Entre infini et au-delà

Chapitre 34 : Je mens

2529 mots, Catégorie: T

Dernière mise à jour 10/11/2016 04:40

- Sven ? s'exclama Cassy. Qu'est-ce que tu fais ici ?

- Et toi ? Je ne pensais pas qu'il y aurait de la concurrence.

- De quoi parles-tu ?

- Du cambriolage du musée, bien sûr. Tu recommences, malgré ta petite mésaventure à Sinnoh ?

- Ma petite...

L'adolescente mit un moment à comprendre ce qu'il voulait dire. Elle avait totalement oublié que, lorsqu'elle l'avait rencontré à bord du bateau menant à Kanto, elle avait prétendu être une voleuse en fuite, qui tentait désespérément d'échapper à l'agent Jenny et ses subordonnés.

- Non, finit-elle par lâcher. Je ne suis pas ici pour commettre un forfait, car j'accompagne des amies. Nous étions en train de visiter le Musée Minier, que Pierrick a aimablement accepté d'ouvrir pour nous. Permets-moi de t'avertir, d'ailleurs : Cynthia, la grande Cynthia de l'Élite des Quatre, est ici. Si tu la croises, tu n'auras aucune chance de t'échapper.

- Comment t'es-tu retrouvée avec une bande pareille ? demanda Sven, sans masquer sa surprise.

- Même si je te le disais, tu ne me croirais pas...

Cassy observa avec une curiosité non dissimulée son interlocuteur, qui arborait une combinaison moulante en cuir noir, ainsi qu'un bonnet qui recouvrait ses cheveux sauvages. Un mousqueton était fixé à sa taille, maintenant la corde qui reliait le sol au plafond.

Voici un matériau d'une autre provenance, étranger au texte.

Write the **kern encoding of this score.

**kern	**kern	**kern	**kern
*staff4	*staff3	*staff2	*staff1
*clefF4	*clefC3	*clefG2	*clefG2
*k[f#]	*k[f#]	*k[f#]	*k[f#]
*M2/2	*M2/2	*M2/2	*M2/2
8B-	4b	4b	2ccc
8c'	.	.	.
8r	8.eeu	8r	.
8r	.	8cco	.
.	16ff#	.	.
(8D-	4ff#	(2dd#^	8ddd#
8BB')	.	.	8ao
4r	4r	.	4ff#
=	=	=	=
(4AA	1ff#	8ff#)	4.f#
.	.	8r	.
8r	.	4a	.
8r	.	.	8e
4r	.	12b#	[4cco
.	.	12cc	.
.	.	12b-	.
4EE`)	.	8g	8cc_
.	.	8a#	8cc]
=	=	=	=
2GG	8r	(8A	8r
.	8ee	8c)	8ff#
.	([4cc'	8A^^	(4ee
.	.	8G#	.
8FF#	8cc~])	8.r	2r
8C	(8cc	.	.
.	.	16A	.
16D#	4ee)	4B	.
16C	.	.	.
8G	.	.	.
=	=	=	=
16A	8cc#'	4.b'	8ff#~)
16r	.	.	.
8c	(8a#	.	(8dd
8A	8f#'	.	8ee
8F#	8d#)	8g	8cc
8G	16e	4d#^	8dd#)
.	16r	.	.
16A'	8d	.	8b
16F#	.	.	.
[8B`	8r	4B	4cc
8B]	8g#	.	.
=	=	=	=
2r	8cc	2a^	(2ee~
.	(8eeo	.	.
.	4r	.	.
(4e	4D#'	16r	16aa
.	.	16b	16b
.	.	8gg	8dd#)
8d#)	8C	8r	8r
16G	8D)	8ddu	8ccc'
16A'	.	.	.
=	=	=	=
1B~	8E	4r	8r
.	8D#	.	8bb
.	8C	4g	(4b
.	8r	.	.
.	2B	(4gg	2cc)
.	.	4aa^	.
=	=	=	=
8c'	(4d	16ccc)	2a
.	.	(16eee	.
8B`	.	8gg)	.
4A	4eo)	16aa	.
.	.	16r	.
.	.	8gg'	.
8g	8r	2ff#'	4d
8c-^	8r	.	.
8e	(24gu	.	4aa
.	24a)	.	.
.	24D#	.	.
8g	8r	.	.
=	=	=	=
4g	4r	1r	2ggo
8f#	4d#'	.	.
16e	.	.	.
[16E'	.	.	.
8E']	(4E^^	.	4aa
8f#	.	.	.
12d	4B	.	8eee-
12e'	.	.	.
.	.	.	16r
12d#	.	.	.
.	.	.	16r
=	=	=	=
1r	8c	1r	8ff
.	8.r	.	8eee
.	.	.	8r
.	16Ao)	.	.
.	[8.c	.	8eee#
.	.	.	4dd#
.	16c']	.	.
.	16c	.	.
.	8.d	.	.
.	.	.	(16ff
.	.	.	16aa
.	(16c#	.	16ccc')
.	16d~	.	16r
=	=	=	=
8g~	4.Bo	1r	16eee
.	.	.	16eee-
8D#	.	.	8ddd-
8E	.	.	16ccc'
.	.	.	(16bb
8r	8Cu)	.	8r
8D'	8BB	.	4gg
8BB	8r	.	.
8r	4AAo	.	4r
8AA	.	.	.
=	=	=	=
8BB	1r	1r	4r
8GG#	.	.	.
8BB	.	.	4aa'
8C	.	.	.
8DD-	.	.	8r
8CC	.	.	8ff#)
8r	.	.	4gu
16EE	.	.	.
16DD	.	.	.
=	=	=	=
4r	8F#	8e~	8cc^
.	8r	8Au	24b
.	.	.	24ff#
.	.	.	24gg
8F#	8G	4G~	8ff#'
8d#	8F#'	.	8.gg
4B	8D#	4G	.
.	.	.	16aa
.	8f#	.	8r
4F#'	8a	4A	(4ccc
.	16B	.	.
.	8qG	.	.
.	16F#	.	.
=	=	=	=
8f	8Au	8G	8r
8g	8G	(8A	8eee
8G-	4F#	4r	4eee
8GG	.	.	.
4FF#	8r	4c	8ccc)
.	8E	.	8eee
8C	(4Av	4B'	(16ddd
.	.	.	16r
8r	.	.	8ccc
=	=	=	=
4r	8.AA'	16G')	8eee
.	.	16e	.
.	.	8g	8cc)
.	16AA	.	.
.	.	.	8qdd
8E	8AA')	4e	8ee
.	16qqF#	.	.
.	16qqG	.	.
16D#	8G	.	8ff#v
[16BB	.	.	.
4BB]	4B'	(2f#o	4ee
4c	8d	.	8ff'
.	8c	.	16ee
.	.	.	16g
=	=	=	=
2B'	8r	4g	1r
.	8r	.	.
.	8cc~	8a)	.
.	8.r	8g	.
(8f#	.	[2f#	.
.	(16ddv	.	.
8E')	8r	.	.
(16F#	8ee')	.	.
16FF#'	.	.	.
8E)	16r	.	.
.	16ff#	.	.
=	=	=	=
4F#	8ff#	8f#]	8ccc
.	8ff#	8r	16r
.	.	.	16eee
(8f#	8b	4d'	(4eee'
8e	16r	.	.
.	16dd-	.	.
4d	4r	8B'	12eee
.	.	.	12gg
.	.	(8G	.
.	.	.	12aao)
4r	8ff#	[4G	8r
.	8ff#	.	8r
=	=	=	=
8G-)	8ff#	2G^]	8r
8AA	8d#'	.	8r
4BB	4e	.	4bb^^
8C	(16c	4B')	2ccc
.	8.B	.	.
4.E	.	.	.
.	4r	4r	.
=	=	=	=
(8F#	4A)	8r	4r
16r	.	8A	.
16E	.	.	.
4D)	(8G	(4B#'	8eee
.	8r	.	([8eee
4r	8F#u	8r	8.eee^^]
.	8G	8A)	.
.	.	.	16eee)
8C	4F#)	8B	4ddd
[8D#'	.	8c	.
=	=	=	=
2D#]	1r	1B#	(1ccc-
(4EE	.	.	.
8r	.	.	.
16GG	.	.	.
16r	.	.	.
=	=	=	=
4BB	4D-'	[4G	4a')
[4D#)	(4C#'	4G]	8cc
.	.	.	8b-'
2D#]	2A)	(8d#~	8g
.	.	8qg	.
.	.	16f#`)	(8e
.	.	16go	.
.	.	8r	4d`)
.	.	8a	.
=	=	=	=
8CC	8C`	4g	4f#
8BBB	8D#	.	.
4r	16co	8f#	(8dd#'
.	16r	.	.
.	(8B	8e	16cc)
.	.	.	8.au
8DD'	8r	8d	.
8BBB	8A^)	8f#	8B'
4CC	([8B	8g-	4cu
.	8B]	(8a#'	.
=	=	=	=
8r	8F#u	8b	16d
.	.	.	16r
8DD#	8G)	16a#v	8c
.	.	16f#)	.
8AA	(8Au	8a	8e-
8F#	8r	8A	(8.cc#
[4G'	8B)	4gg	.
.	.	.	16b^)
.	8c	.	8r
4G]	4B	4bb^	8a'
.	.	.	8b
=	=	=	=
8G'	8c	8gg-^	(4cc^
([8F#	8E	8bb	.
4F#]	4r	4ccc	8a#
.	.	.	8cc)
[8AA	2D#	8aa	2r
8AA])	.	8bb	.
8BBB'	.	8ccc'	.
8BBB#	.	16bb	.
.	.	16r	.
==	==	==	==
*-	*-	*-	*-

Divers autres objets étaient accrochés à son ceinturon.

- Vas-tu m'expliquer ce que tu es venu chercher ? interrogea-t-elle dans un murmure. Depuis quand es-tu un voleur ?

- Voleur n'est pas le terme que j'utiliserais pour me qualifier, affirma-t-il avec un clin d'œil complice. J'admets cependant volontiers que mon emploi consiste essentiellement à commettre des actes douteux au regard de la loi et de la morale. Disons pour faire simple que j'accomplis des missions.

- Dans ce cas, tu travailles pour quelqu'un.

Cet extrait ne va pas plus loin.